Sen. Tim Johnson (D-S.D.) announced Friday that he is running for re-election in 2008 — the clearest sign yet that he continues to improve from a Dec. 13 brain aneurysm that kept him out of the Senate for nine months.
Johnson’s official entry into the political fray should give Republicans some license to go on the attack after nearly a year of treating the incumbent with kid gloves because of the nature of his illness and the sympathy it engendered for him in South Dakota.
But it may not matter, as the GOP has been unable to recruit popular Gov. Mike Rounds — or any other top-tier Republican — into the race thus far. South Dakota GOP Executive Director Max Wetz said there are still some top-tier candidates considering a bid, but he declined to provide any names on Friday.
“The unfortunate reality for Republicans is the only guy we have capable of giving Johnson a run for his money is Mike Rounds,” said one GOP strategist based in Washington, D.C. “If Johnson’s health continues to improve and Rounds doesn’t have a change of heart, South Dakota could be a pretty steep hill to climb for Republicans looking for a Senate seat in 2008.”
The National Republican Senatorial Committee declined to comment Friday on candidate recruiting or other plans for targeting Johnson in 2008.
To date, the only announced Republican candidates are state Rep. Joel Dykstra and businessman and state GOP outsider Sam Kephart, who finished the third quarter fundraising period with $37,000 and $350 in the bank, respectively. Johnson closed the period with more than $2 million on hand on the strength of $454,000 raised.
Rounds spokesman Mitch Krebs said Friday that the governor has no plans to run for Senate in 2008, but he declined to elaborate further or specifically close the door on a Johnson challenge. Republicans familiar with South Dakota say Rounds is risk-averse and unlikely to run against Johnson, a two-term Senator who is politically formidable and remains popular in his own right.
Other prominent Republicans who could be well-positioned to take down Johnson also are taking a pass this cycle, with many of them focused on running for governor in 2010, when Rounds’ second term will expire.
They include Lt. Gov. Dennis Daugaard; Kelby Krabbenhoft, a possible self-funder who is president and CEO of Sioux Valley Hospitals & Health System; and state Senate Majority Leader Dave Knudson.
Daugaard already has announced for the 2010 gubernatorial race. Knudson is still considering the 2010 gubernatorial race, while Krabbenhoft has announced that a run for federal office in 2008 is off the table.
Some Republicans argue it is too early to assume the GOP will be unable to field a top-tier candidate against Johnson. They contend that potential Republican challengers have been waiting to see what Johnson was going to do before making their own decisions about whether to run.
“There are a couple of people that are still considering the race,” Wetz said. “They will weigh this new development and hopefully make decisions pretty quickly.”
With the Johnson question now answered, some shoes might drop in the GOP’s favor, according to some party strategists. In a state that routinely votes heavily Republican for president — and with the possibility that Sen. Hillary Rodham Clinton (N.Y.) might top the Democratic ticket — Republicans have an argument to make that Johnson could be vulnerable.
In fact, now-Sen. John Thune (R-S.D.) knocked off then-Senate Minority Leader Tom Daschle (D-S.D.) in 2004, which was a presidential cycle.

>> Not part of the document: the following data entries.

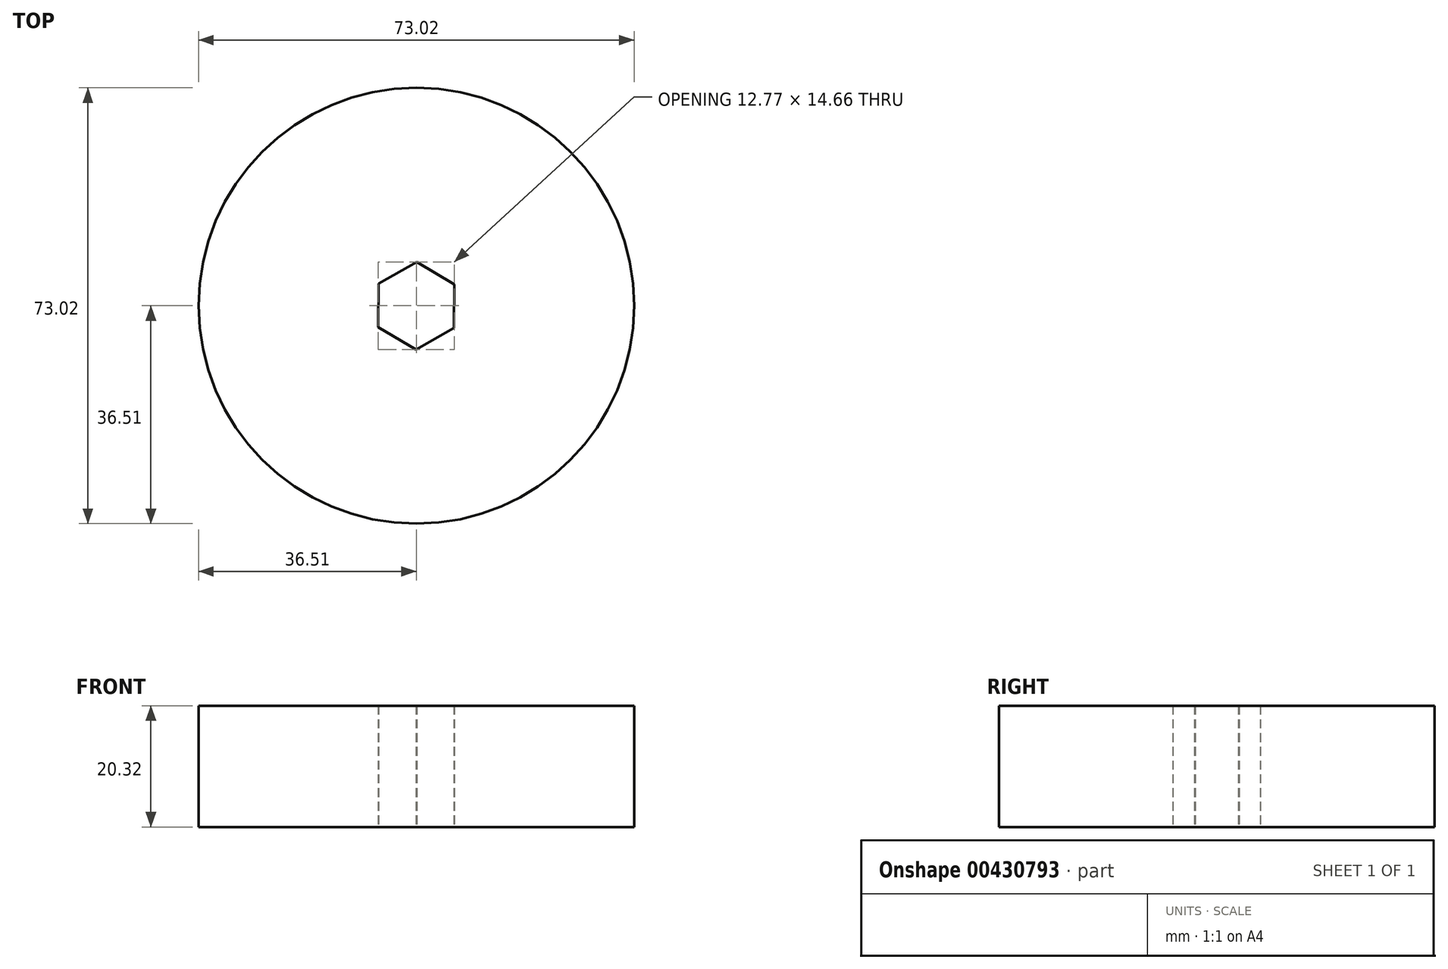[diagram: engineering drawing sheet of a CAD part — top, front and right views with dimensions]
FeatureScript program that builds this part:
annotation { "Feature Type Name" : "Feature", "Feature Type Description" : "" }
export const myFeature = defineFeature(function(context is Context, id is Id, definition is map)
    precondition{}
    {
        {
            var Q0;
            Q0=qCreatedBy(makeId("Top.planeOp"),FACE);
            var sketch = newSketch(context, id + "F0", { "sketchPlane" : qUnion([Q0])});
            skCircle(sketch, "E0", {"center": v(0, 0) * mm, "radius": 36.51 * mm});
            skCircle(sketch, "E1.cCircle", {"center": v(0, 0) * mm, "radius": 6.35 * mm, "construction": true});
            skLineSegment(sketch, "E1.0", {"start": v(-6.32, 3.73) * mm, "end": v(0.07, 7.33) * mm});
            skLineSegment(sketch, "E1.1", {"start": v(0.07, 7.33) * mm, "end": v(6.38, 3.6) * mm});
            skLineSegment(sketch, "E1.2", {"start": v(6.38, 3.6) * mm, "end": v(6.32, -3.73) * mm});
            skLineSegment(sketch, "E1.3", {"start": v(6.32, -3.73) * mm, "end": v(-0.07, -7.33) * mm});
            skLineSegment(sketch, "E1.4", {"start": v(-0.07, -7.33) * mm, "end": v(-6.38, -3.6) * mm});
            skLineSegment(sketch, "E1.5", {"start": v(-6.38, -3.6) * mm, "end": v(-6.32, 3.73) * mm});
            skPoint(sketch, "E1.0.midPoint", {"position": v(-3.12, 5.53) * mm});
            skSolve(sketch);
        }
        {
            var Q0;
            Q0 = qSketchRegion(id + "F0", true);
            extrude(context, id + "F1", {"entities" : qUnion([Q0]), "depth" : 20.32 * mm});
        }
    });
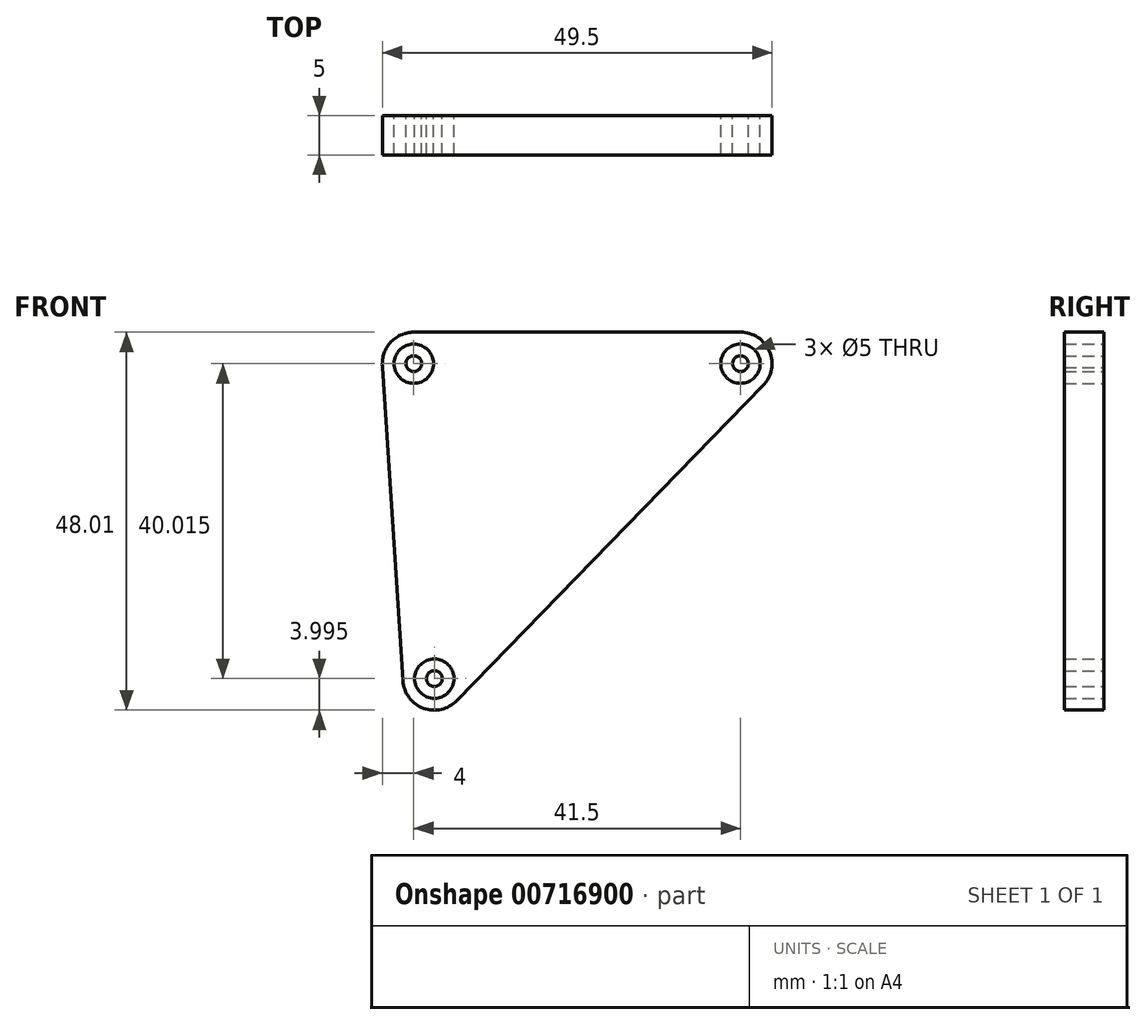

But Democrats say Johnson is a great candidate who fits with South Dakota’s voters. They expect him to win re-election in 2008 and are thrilled that he chose to run, although they are not taking anything for granted.
“Tim Johnson’s recovery has been an inspiration to his colleagues and to the people of South Dakota. He’s an outstanding Senator and will be a great candidate,” Democratic Senatorial Campaign Committee spokesman Matthew Miller said.
Johnson campaign spokesman Steve Jarding said the Senator chose Friday to make his re-election bid official because he had been receiving numerous inquiries about his plans for 2008 and wanted to provide the certainty his supporters and constituents desired.
Jarding said most of the questions were motivated by Johnson’s illness and whether he has really recovered sufficiently to handle running for re-election. Johnson resumed work in the Senate for the first time this year just after Labor Day.
Jarding said a more formal announcement will come early next year.
“Clearly there were some people that weren’t certain, because we were getting questions,” Jarding said. “In fairness, because of Tim’s health there were some questions in the last few months. But everything does seem to be going very well and the doctors have said it’s a green light to go.”
John McArdle contributed to this report.